ACTIVITY -
Can you reproduce, word for word, the part of the forum post about a guy friend who has given up on dating that runs from "Guyfriend: he's done" up to and including "of this year."?

DOCUMENT EXTRACT -
"""
Jump to content

Guyfriend: he's done w/ dating ... But what is this?


While the thread author can add an update and reopen discussion, this thread was last posted in over a month ago. Want to continue the conversation? Feel free to start a new thread instead!

Recommended Posts

Posted

Hi all,

 

I'll try to keep this short. I have a guy pal, I met several years ago (going on 3 years). His name is Justin & he's around my age -- just turning 30 at the end of this year.

 

We first met from a dating site. Thus obviously the main agenda would be to see if "we" had potential. Didn't really get each other then; however, through the years we'd knock back and forth texts or IMs online.....didnt really hang out. And it ended up where we'd talk about our terrible dating lives -- he'd share a lot and I'd try to advise and whatnot. He ended up giving up in dating for about a month now, focusing on himself and working out, etc etc. Just soon after that, when the smoke cleared, we somehow started talking about other things... And now we txt all day and talk on skype a lot when we cant meet up.

 

The other day he came down and we spent close to 11 hours together. He helped me with errands i.e. grocery shopping (he carried my groceries up), we went out to eat, saw a movie. He paid for both of the latter things. We got back to my place, we just hung out, watched TV, browsed the internet. He then gave me the most intimate massage. And as like all other times he ends with a long hug. not a friend hug, IMO. it would definitely be a lover's-type hug. And he always likes to pick me up right after.. Never kissed etc, btw

 

He has a lot of my photos on his phone and even took a few more, maybe not a big deal sounding off-top, but why would he need pics of me just sitting in my apartment? LoL. .
"""
RECORDS PROVIDED -
"""
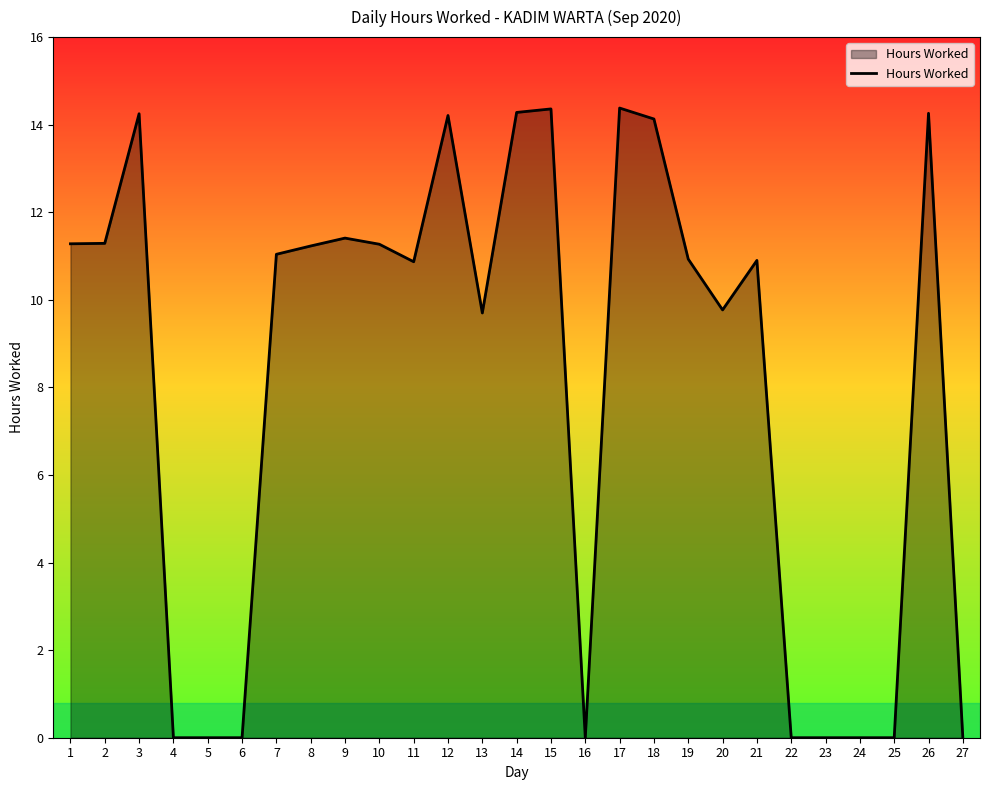

What is the difference between the second highest and second lowest values?

14.4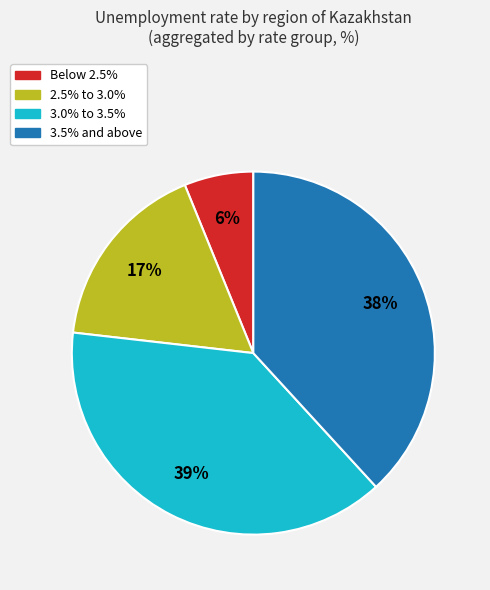

To the nearest percent, what is the average slice percentage?

25%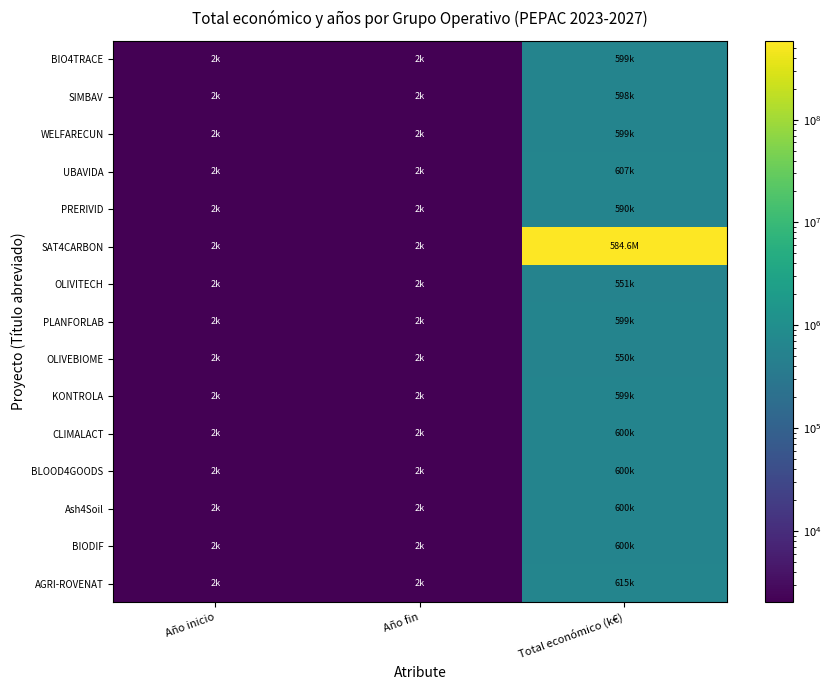

Between Año inicio and Total económico (k€), which series saw the biggest shift?

SAT4CARBON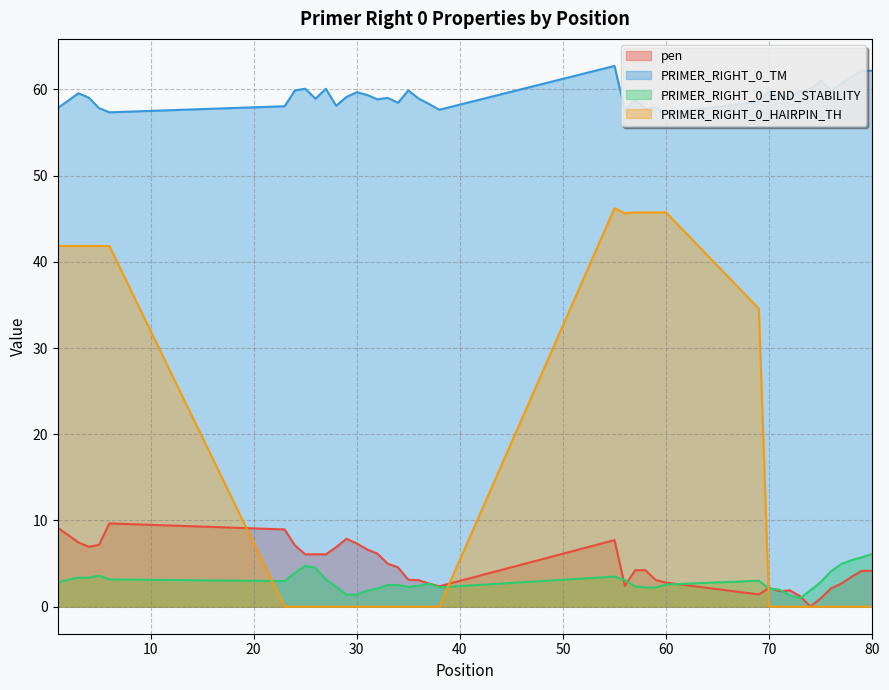

Reading left to right, list all the values displayed in this chart.

pen: 9.1	8.3	7.5	7.0	7.2	9.7	9.0	7.1	6.1	6.1	6.1	6.9	7.9	7.3	6.6	6.2	5.0	4.6	3.1	3.1	2.7	2.4	7.7	2.4	4.2	4.2	3.1	2.8	1.4	2.2	1.8	1.9	1.2	0.0	1.0	2.1	2.7	3.5	4.2	4.2
PRIMER_RIGHT_0_TM: 57.9	58.7	59.5	59.0	57.8	57.3	58.0	59.9	60.1	58.9	60.1	58.1	59.1	59.7	59.4	58.8	59.0	58.4	59.9	58.9	58.3	57.6	62.7	57.6	58.8	57.8	57.9	57.2	58.6	59.8	59.2	59.1	59.8	60.0	61.0	59.9	60.7	61.5	62.2	62.2
PRIMER_RIGHT_0_END_STABILITY: 2.8	3.1	3.4	3.4	3.6	3.2	3.0	3.9	4.8	4.5	3.2	2.3	1.4	1.4	1.9	2.1	2.5	2.5	2.3	2.4	2.7	2.2	3.5	3.1	2.3	2.2	2.2	2.6	3.0	2.1	2.0	1.3	1.0	1.9	2.9	4.1	5.0	5.4	5.7	6.1
PRIMER_RIGHT_0_HAIRPIN_TH: 41.8	41.8	41.8	41.8	41.8	41.8	0.0	0.0	0.0	0.0	0.0	0.0	0.0	0.0	0.0	0.0	0.0	0.0	0.0	0.0	0.0	0.0	46.2	45.6	45.7	45.7	45.7	45.7	34.6	0.0	0.0	0.0	0.0	0.0	0.0	0.0	0.0	0.0	0.0	0.0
"""
WRITTEN SOLUTION -
Guyfriend: he's done w/ dating ... But what is this?


While the thread author can add an update and reopen discussion, this thread was last posted in over a month ago. Want to continue the conversation? Feel free to start a new thread instead!

Recommended Posts

Posted

Hi all,

 

I'll try to keep this short. I have a guy pal, I met several years ago (going on 3 years). His name is Justin & he's around my age -- just turning 30 at the end of this year.